▶ [本文]
————————

Last reviewed 2021-11-15 UTC

第三者によって作成され、データをハイジャックして、暗号化し、盗みを働くためにシステムに侵入するコードは、ランサムウェアと呼ばれます。ランサムウェア攻撃のリスクを軽減するため、Google Cloud には、攻撃を特定、保護、検出、対応、復旧するための抑制手段が用意されています。この抑制手段により、次のことを実現できます。

  • リスクを評価する。
  • ビジネスを脅威から保護する。
  • 継続的な運用を維持する。
  • 迅速な対応と復旧を可能にする。

このドキュメントは、セキュリティ アーキテクトと管理者を対象とするシリーズの一部です。ここでは、組織がランサムウェア攻撃の影響を軽減するために Google Cloud がどのように役立つかについて説明します。また、ランサムウェア攻撃の順序と、Google プロダクトに組み込まれたセキュリティ管理機能についても説明します。この機能は、ランサムウェア攻撃の防止に役立ちます。

このシリーズは、次のパートから構成されています。

ランサムウェア攻撃の順序

ランサムウェア攻撃は、潜在的な脆弱性を探す大規模なキャンペーンや、統制されたキャンペーンとして開始されることがあります。統制されたキャンペーンは、確認と予備調査から始まり、攻撃者は脆弱な組織を特定して使用する攻撃の媒介物を決定します。

————————

▶ [提供データ]
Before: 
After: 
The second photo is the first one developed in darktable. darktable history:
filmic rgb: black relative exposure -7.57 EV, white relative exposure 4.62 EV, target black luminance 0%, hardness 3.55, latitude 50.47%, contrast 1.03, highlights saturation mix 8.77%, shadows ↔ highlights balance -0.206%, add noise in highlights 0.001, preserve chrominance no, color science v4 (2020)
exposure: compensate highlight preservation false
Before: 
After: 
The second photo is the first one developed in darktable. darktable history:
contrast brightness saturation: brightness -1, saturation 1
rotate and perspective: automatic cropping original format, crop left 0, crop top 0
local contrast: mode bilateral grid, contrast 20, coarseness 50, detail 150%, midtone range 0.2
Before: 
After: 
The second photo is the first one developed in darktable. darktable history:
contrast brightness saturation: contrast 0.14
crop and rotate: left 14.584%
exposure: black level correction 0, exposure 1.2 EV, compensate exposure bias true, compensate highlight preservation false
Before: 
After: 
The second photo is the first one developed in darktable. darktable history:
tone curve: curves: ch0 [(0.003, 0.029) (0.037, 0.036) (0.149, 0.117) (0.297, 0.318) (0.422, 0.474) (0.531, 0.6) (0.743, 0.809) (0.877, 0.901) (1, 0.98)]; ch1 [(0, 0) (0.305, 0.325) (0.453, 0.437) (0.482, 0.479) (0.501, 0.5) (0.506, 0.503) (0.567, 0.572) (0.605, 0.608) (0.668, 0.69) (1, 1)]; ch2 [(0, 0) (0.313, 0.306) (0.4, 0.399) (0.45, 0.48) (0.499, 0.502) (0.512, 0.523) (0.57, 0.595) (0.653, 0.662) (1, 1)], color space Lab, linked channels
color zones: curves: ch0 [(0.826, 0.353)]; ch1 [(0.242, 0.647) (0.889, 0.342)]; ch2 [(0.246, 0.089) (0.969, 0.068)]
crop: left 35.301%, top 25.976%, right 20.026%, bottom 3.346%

————————

▶ [作業項目 A]
ランサムウェアに関する本文から、「Last reviewed 2021-11-15」から「このシリーズは、次のパートから構成されています。」までの箇所を一字一句違えずに抜き出してください。
▶ [作業項目 B]
ランサムウェアに関する本文によると、このドキュメントが対象としているのはどのような読者ですか。
▶ [作業項目 C]
ランサムウェアに関する本文を、最後の文の後から書き継いでください。
記録はこの作業には一切用いません。

▶ [記述回答 A]
Last reviewed 2021-11-15 UTC

第三者によって作成され、データをハイジャックして、暗号化し、盗みを働くためにシステムに侵入するコードは、ランサムウェアと呼ばれます。ランサムウェア攻撃のリスクを軽減するため、Google Cloud には、攻撃を特定、保護、検出、対応、復旧するための抑制手段が用意されています。この抑制手段により、次のことを実現できます。

  • リスクを評価する。
  • ビジネスを脅威から保護する。
  • 継続的な運用を維持する。
  • 迅速な対応と復旧を可能にする。

このドキュメントは、セキュリティ アーキテクトと管理者を対象とするシリーズの一部です。ここでは、組織がランサムウェア攻撃の影響を軽減するために Google Cloud がどのように役立つかについて説明します。また、ランサムウェア攻撃の順序と、Google プロダクトに組み込まれたセキュリティ管理機能についても説明します。この機能は、ランサムウェア攻撃の防止に役立ちます。

このシリーズは、次のパートから構成されています。

▶ [記述回答 B]
セキュリティ アーキテクトと管理者です。

▶ [記述回答 C]
ランサムウェア攻撃の媒介物は多数あります。最も一般的なものは、悪意のある URL を含むフィッシング メールや、公開されているソフトウェアの脆弱性を利用することです。このソフトウェアの脆弱性は、組織が使用するソフトウェアに存在する場合や、ソフトウェアのサプライ チェーンに存在する場合があります。ランサムウェア攻撃を行う者は、組織、サプライ チェーン、顧客を標的とします。

最初の攻撃が成功すると、ランサムウェアはそれ自体をインストールし、指揮統制サーバーに接続して暗号鍵を取得します。ランサムウェアがネットワーク全体に広がると、リソースに感染し、取得した鍵を使用してデータが暗号化されて持ち出される可能性があります。攻撃者は、通常、復号鍵と引き換えに暗号通貨の身代金を要求します。

上述の一般的なランサムウェア攻撃の順序(確認と予備調査から身代金の要求まで)をまとめた図を次に示します。

ランサムウェア攻撃の順序。

多くの場合、ランサムウェアは検出が困難です。Sophos によると、組織がランサムウェア攻撃を発見するには約 11 日かかります。一方、FireEye では、平均時間を 24 日と報告しています。そのため、重要なことは、防止、モニタリング、検出の機能を導入し、攻撃を見つけたときに迅速に対応する体制を整えておくことです。

Google Cloud のセキュリティと復元性の管理機能

Google Cloud には、ランサムウェア攻撃からお客様を保護するためにセキュリティと復元性の管理機能が組み込まれています。この管理機能には、次のものがあります。

  • 情報処理のライフサイクル全体でセキュリティを考慮して設計されたグローバル インフラストラクチャ。
  • モニタリング、脅威検出、データ損失防止、アクセス制御など、Google Cloud プロダクトとサービスに組み込まれたセキュリティ機能。
  • リージョン クラスタとグローバル ロードバランサによる高可用性。
  • 簡単にスケールできるサービスを備えた組み込みのバックアップ。
  • Infrastructure as Code と構成のガードレールを使用した自動化機能。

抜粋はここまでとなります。